The Old Way of Thinking About Security

For decades, cybersecurity was built on a simple idea. Draw a boundary around your organisation. Put walls up. Make sure nobody dangerous gets through those walls. And once someone is inside, trust them.

Security professionals called this the perimeter model, and they loved explaining it with a candy analogy. The network was like an M&M: a hard sugar-coated crunchy shell on the outside keeping threats away, and a soft milk chocolate chewy centre inside where everything was safe and trusted. Employees, systems, and applications inside the perimeter could communicate freely. The firewall was the wall. Get past it, and you were home.

📌 Where the Analogy Came From
The “M&M” analogy was coined by Bill Cheswick, a prominent computer security pioneer, in his 1994 book Firewalls and Internet Security. It became a classic industry teaching tool used to describe the Perimeter Security Model.

For a period, this model worked well enough. Offices were physical places. Servers lived in basements. Employees came to work, sat at desks, and went home. The perimeter was real.

Then everything changed. Cloud computing moved data off the physical server and onto infrastructure owned by Amazon, Microsoft, or Google, i.e., infrastructure that sits nowhere near your firewall. Remote work became standard, meaning employees access sensitive company data from home networks in Karachi, Calgary, or Cape Town. Smartphones and personal laptops became work devices. Third-party vendors and contractors were given access to internal systems. The perimeter, in any meaningful sense, ceased to exist.

Attackers understood this long before most security teams did. They stopped trying to blow through the front wall. They found side doors, weak credentials, trusted insiders, and phishing emails. Once inside the supposedly safe chewy centre, they had extraordinary freedom to move around and cause damage. The perimeter model had a fatal flaw baked into its very design: it confused location with trustworthiness.

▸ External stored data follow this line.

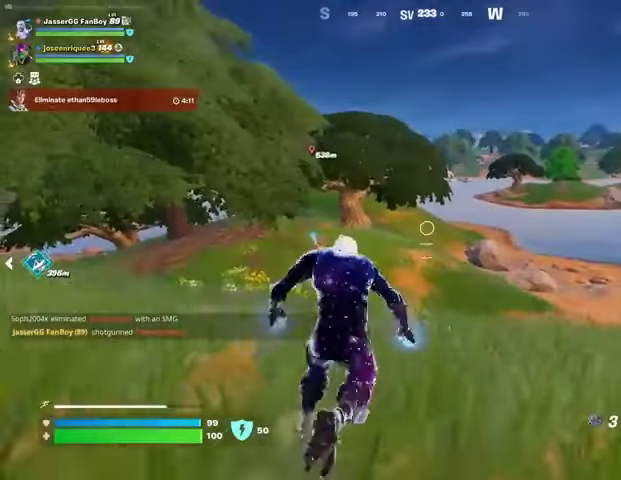
{"buttons": ["R2"], "left_stick": "center", "right_stick": "center", "events": [[33, "R3", "down"], [167, "L1", "down"], [167, "R3", "up"], [233, "L1", "up"], [400, "left_stick", "center"], [400, "right_stick", "left"], [467, "R2", "down"], [500, "right_stick", "center"]]}
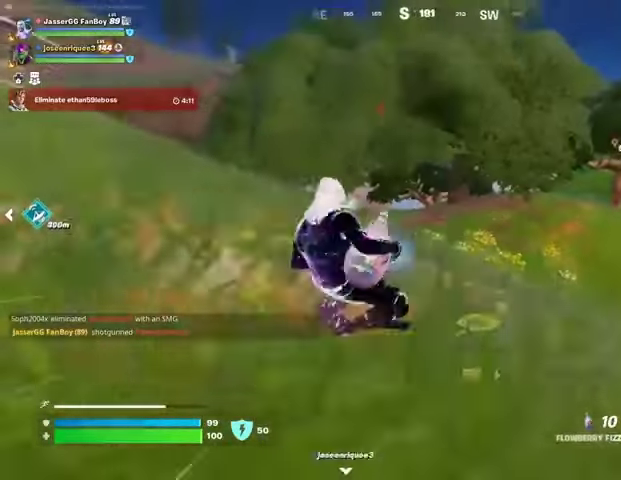
{"buttons": ["R2"], "left_stick": "up", "right_stick": "center", "events": [[67, "R1", "down"], [133, "R1", "up"], [233, "R1", "down"], [300, "R1", "up"], [300, "left_stick", "up"], [333, "CROSS", "down"], [400, "CROSS", "up"]]}
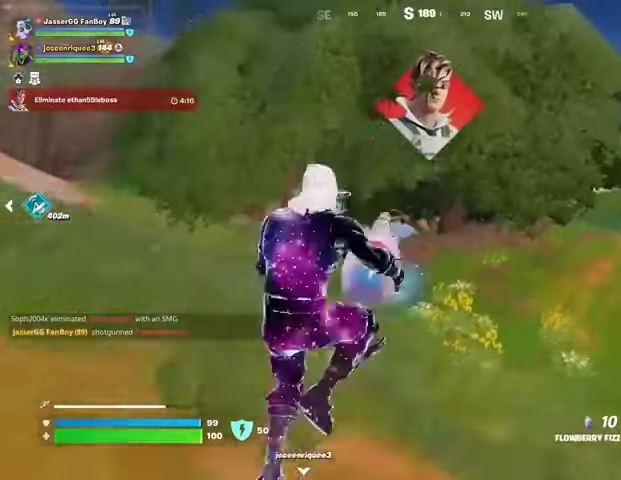
{"buttons": ["R2"], "left_stick": "up", "right_stick": "center", "events": [[333, "right_stick", "right"], [500, "right_stick", "center"]]}
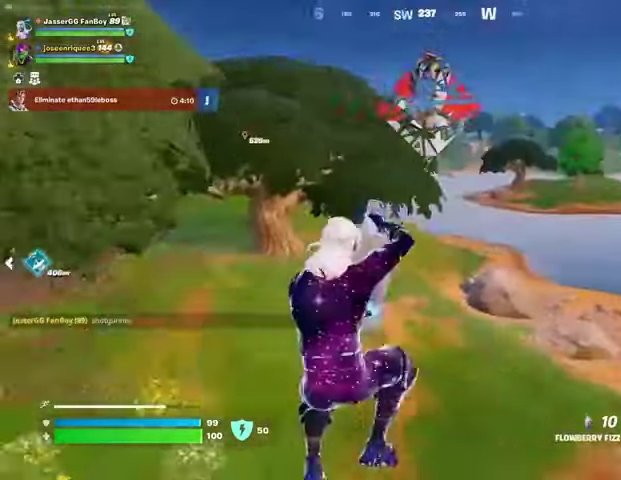
{"buttons": ["R2"], "left_stick": "up", "right_stick": "center", "events": [[33, "R3", "down"], [100, "R3", "up"]]}
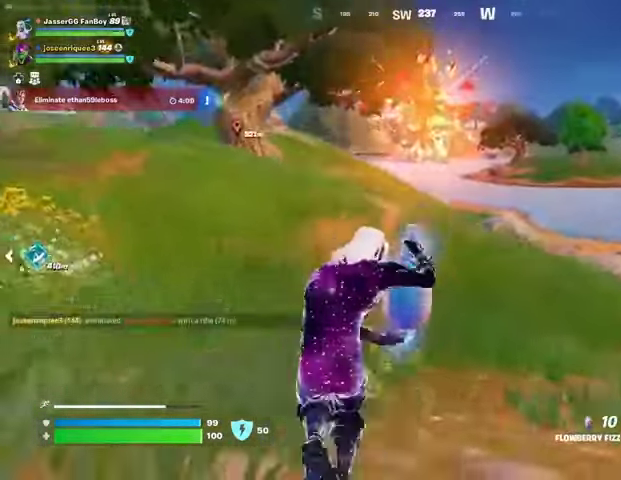
{"buttons": ["R2"], "left_stick": "up", "right_stick": "center", "events": []}
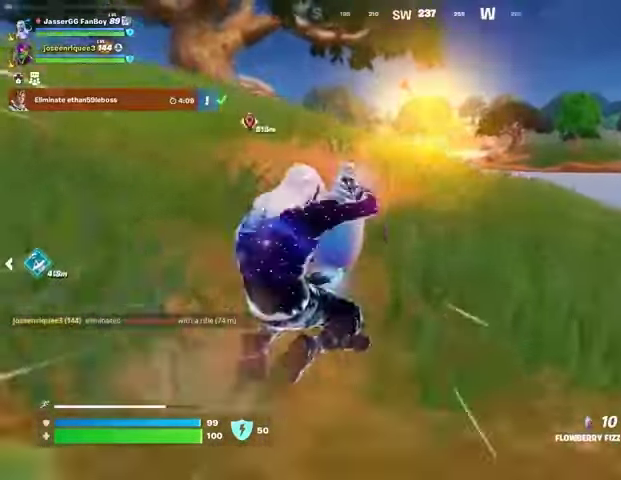
{"buttons": ["R2", "R3"], "left_stick": "up", "right_stick": "center", "events": [[67, "CROSS", "down"], [167, "CROSS", "up"], [500, "R3", "down"]]}
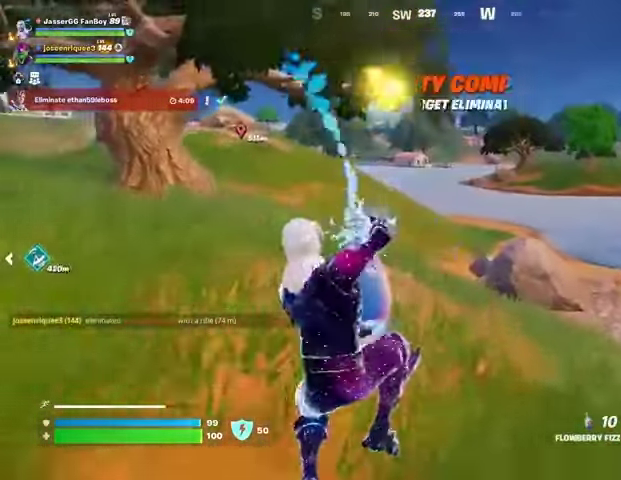
{"buttons": ["R2"], "left_stick": "up", "right_stick": "center", "events": [[67, "R3", "up"]]}
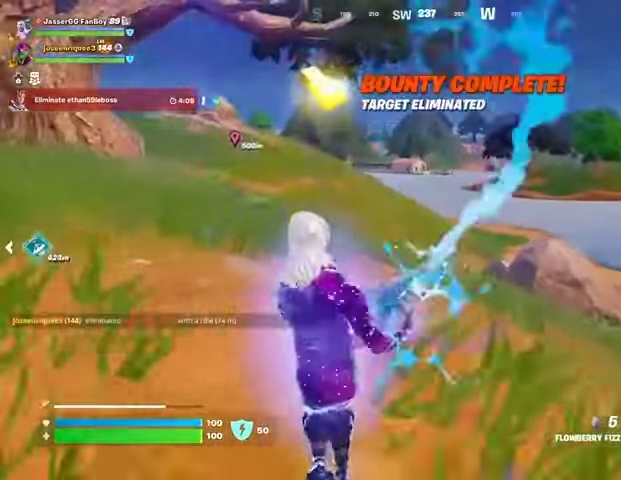
{"buttons": ["R2"], "left_stick": "up", "right_stick": "center", "events": [[200, "CROSS", "down"], [267, "CROSS", "up"]]}
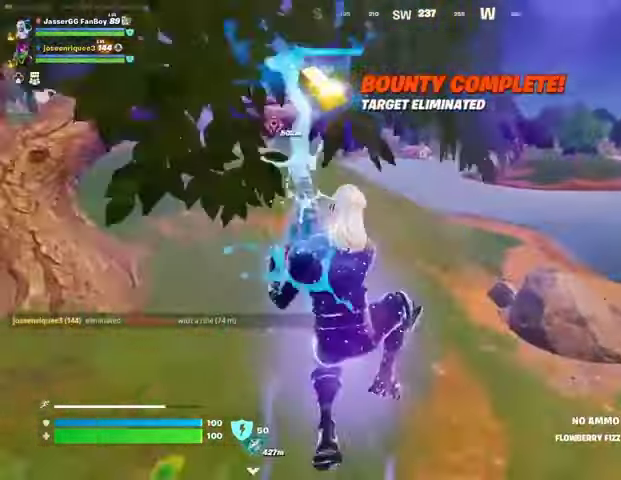
{"buttons": ["R2"], "left_stick": "up", "right_stick": "center", "events": []}
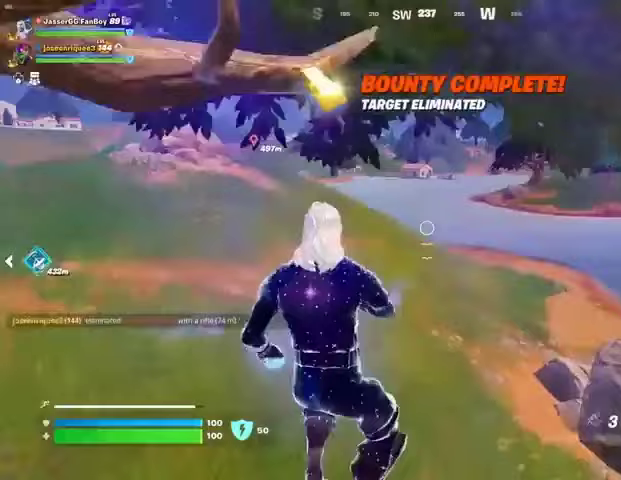
{"buttons": ["L1", "R2"], "left_stick": "up", "right_stick": "center", "events": [[400, "L1", "down"]]}
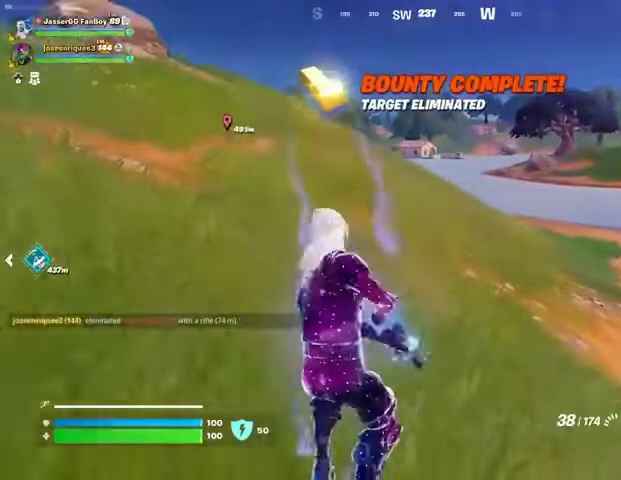
{"buttons": ["L3"], "left_stick": "up", "right_stick": "center", "events": [[200, "L1", "up"], [467, "L3", "down"], [467, "R2", "up"]]}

Who Invented Zero Trust, and Why

The story begins in 2008, when a security analyst named John Kindervag joined Forrester Research, one of the world’s most respected technology research firms. Kindervag was a blunt, practical thinker who had spent years working in network security and grown increasingly frustrated with the industry’s assumptions.

He noticed something that seems obvious in hindsight but had rarely been articulated clearly. The old perimeter model did not actually verify anything about the users or devices inside the network. It just trusted them. And the basis for that trust was simply their physical or network location — a fact that told you almost nothing about whether they were actually safe to trust.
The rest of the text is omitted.